Un album de sorti en chez .

5

The dark side of Mono.

Mono a donc décidé de sortir conjointement deux albums en ce mois d’octobre. Il y a d’un côté « The Last Dawn » dont la chronique complète est ici et d’un autre côté « Rays Of Darkness ».

Ce « Rays Of Darkness » est lui présenté comme la face sombre du projet. Avec, en plus, pour la première fois depuis 15 ans, l’annonce de la disparition de tous les éléments orchestraux. Juste les musiciens face à leurs instruments. Tout ceci est super alléchant sur le papier, surtout pour les fans de la première heure qui commençaient clairement à en avoir marre de cette surenchère mélodramatique à coup d’orchestres.

Qu’en est-il après l’écoute ? Un sentiment très mitigé et beaucoup de frustrations.

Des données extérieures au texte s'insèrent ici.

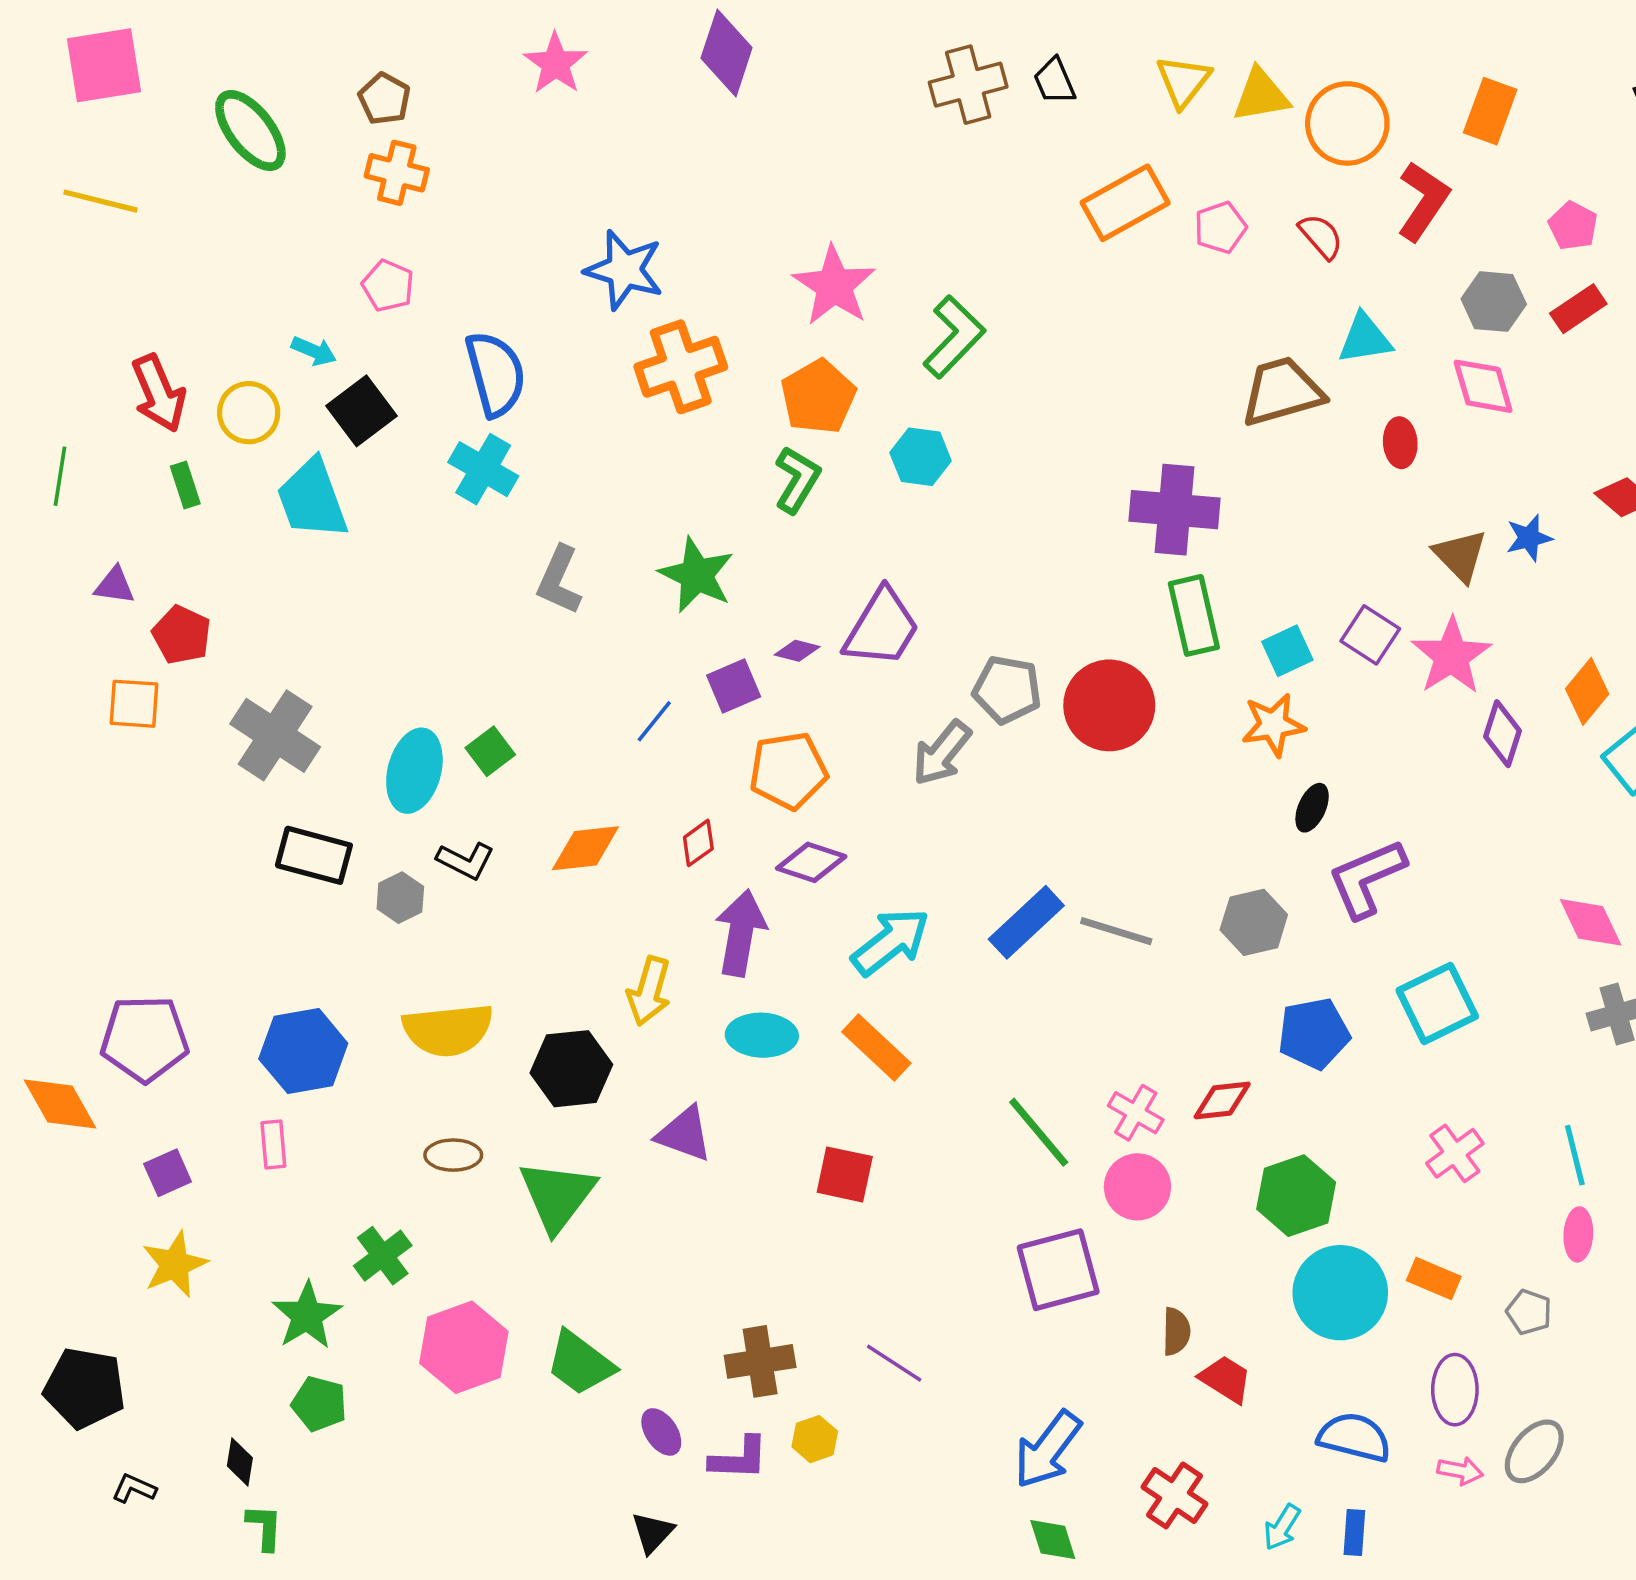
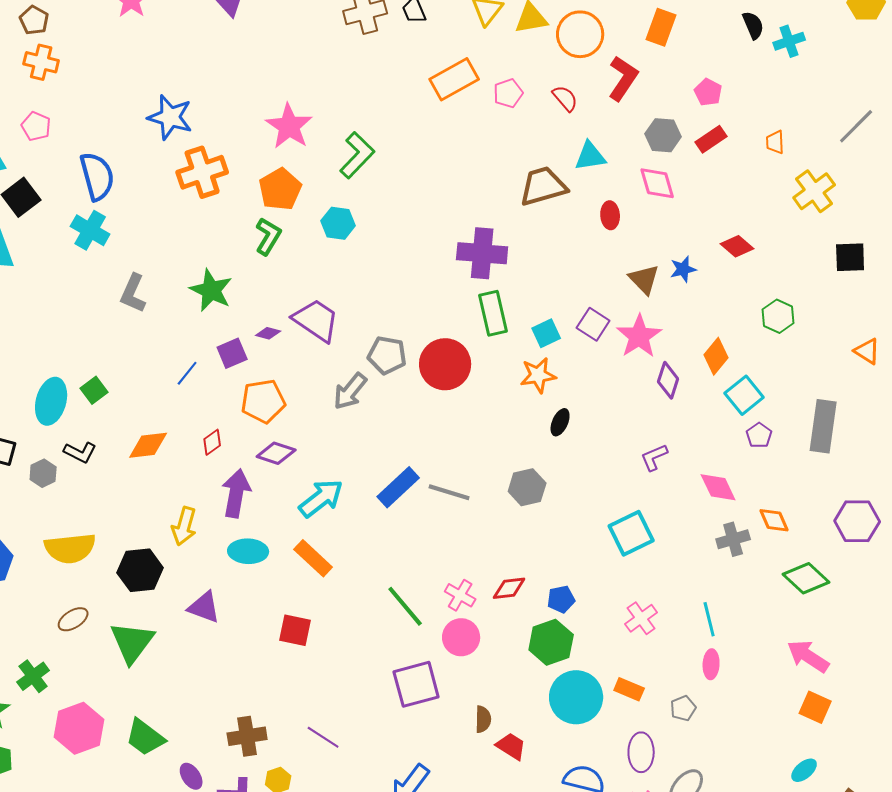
purple trapezoid: (882, 628) -> (316, 320), turned -87
purple L-shape: (1367, 878) -> (654, 457), moved, size x0.6
blue pentagon: (1314, 1033) -> (561, 599), moved, size x0.7
brown ellipse: (453, 1155) -> (73, 619), turned -32
gray pentagon: (1529, 1312) -> (683, 708), turned 30

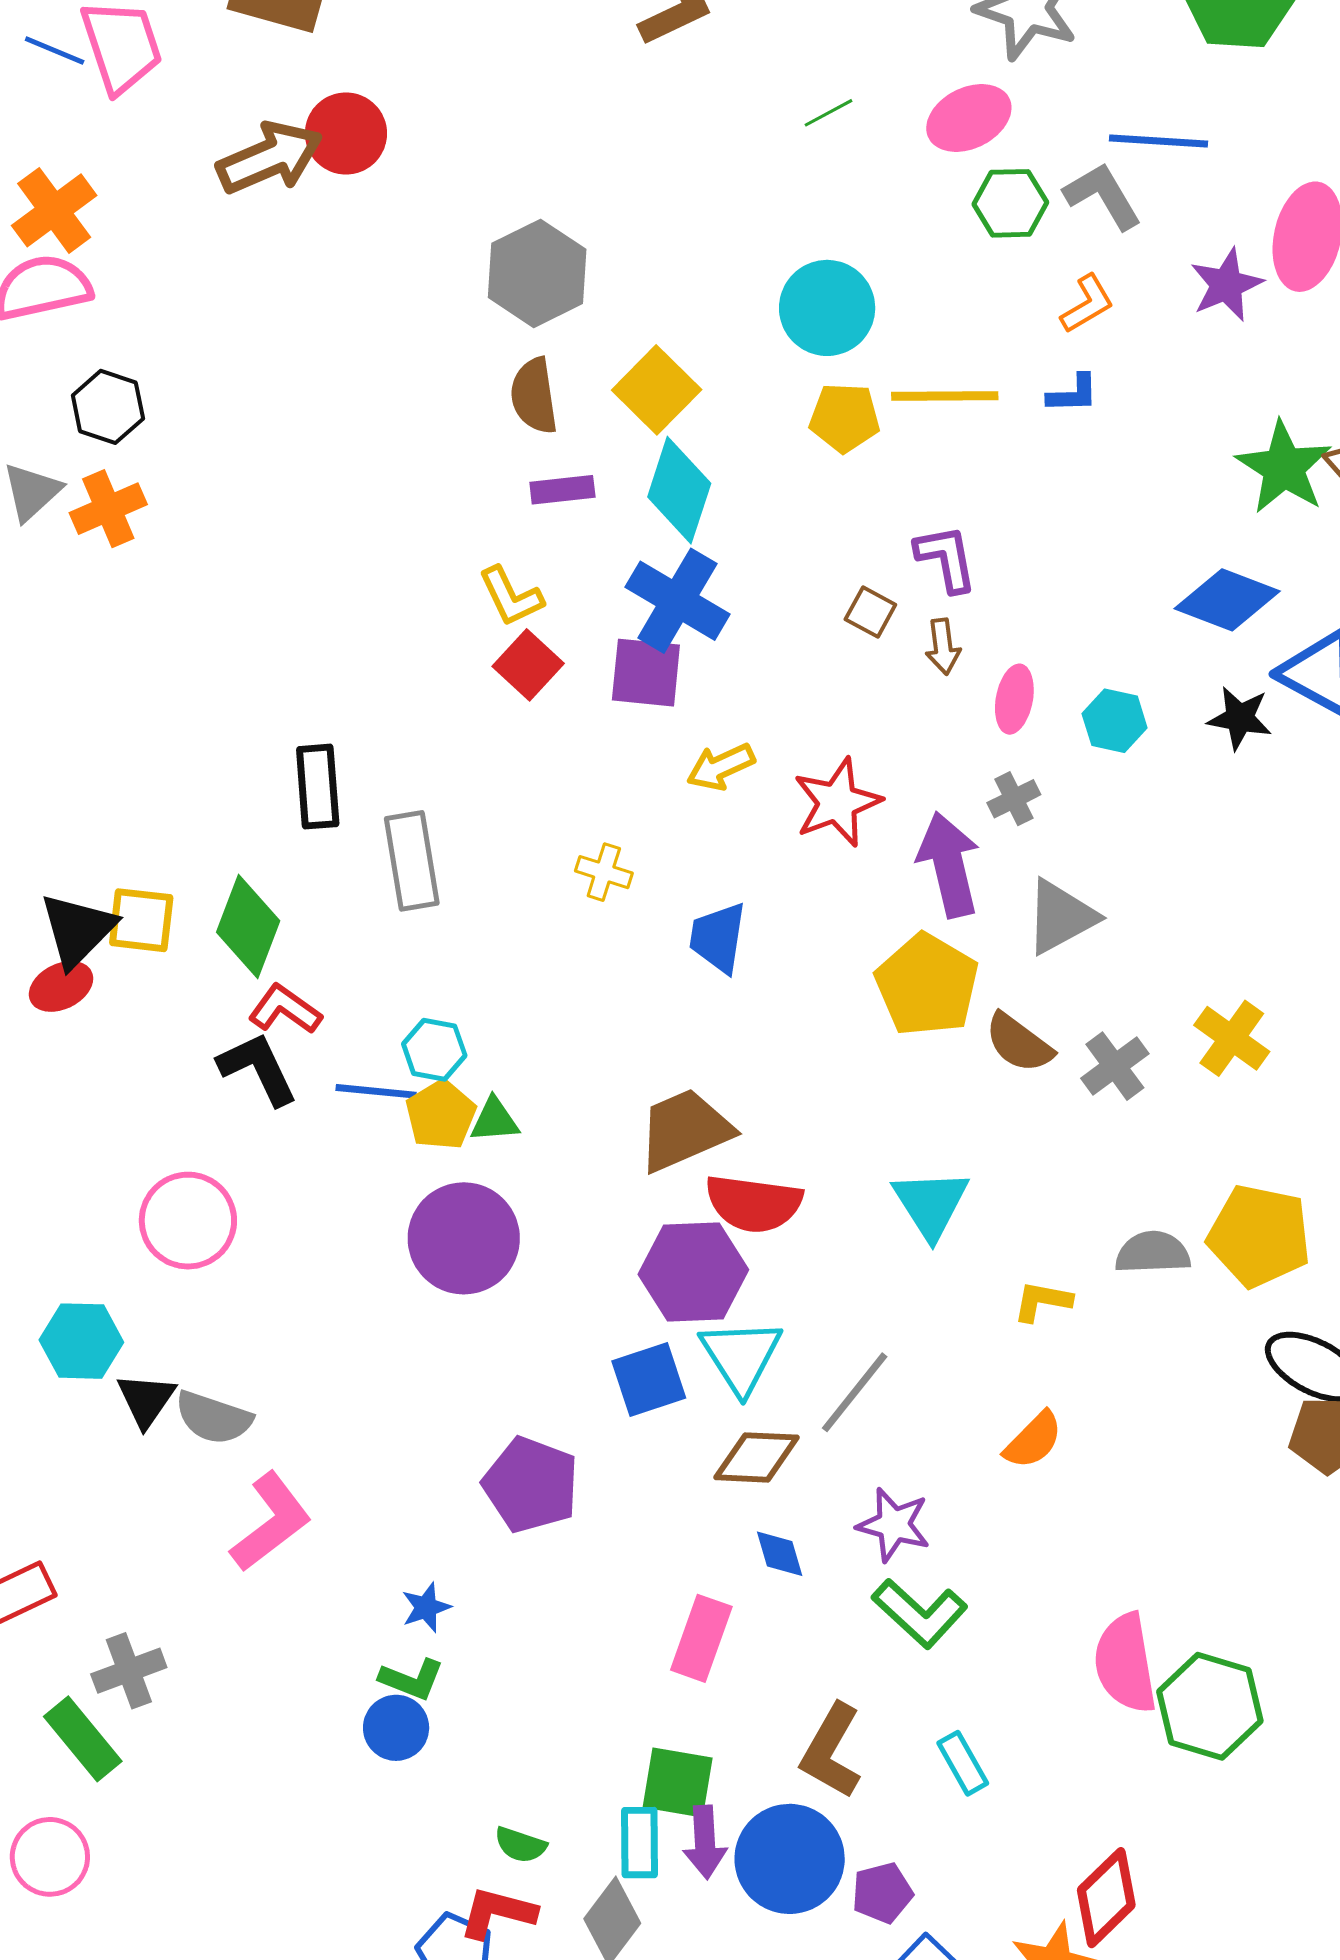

Même si cela démarre magnifiquement avec Recoil, Ignite qui résume à elle seule le meilleur du groupe : longue piste qui oscille entre calme et rage, montagne russe qui nous livre l’ADN de Mono en 13 minutes. Après, cela se gâte avec un Surrender anecdotique, suivi de The Hand That Holds The Truth qui après deux minutes d’ennui prend un peu d’ampleur pour se conclure sous les cris de Tetsu Fukagawa, membre du groupe screamo/post-rock Japonais Envy. On ne nous avait pas menti en disant « l’album le plus sombre de la carrière du groupe », du moins sur cette chanson. Pour finir, The Last Rays, où presque 7 minutes d’une sorte de drone bouillonnant et quasi industriel. Et puis c’est tout !

Oui juste quatre titres! C’est ce qui constitue en soi le plus grand défaut du disque car deux ou trois chansons en plus auraient apporté le relief nécessaire. Le drone final aurait été une belle conclusion à l’album alors qu’ici il tombe à plat et on se demande ce qu’il fait là. On se demande aussi pourquoi faire toute cette communication autour de deux albums alors qu’on aurait pu faire rentrer le tout sur une seule galette. Cela n’aurait choqué en rien car les deux faces du projet ne sont pas si différentes que ça, finalement. Pour preuve les pochettes qui se superposent mais au final se ressemblent fortement.

En piochant dans les deux albums pour ne garder que le meilleur, Mono aurait pu sortir un chef d’oeuvre. C’est dommage.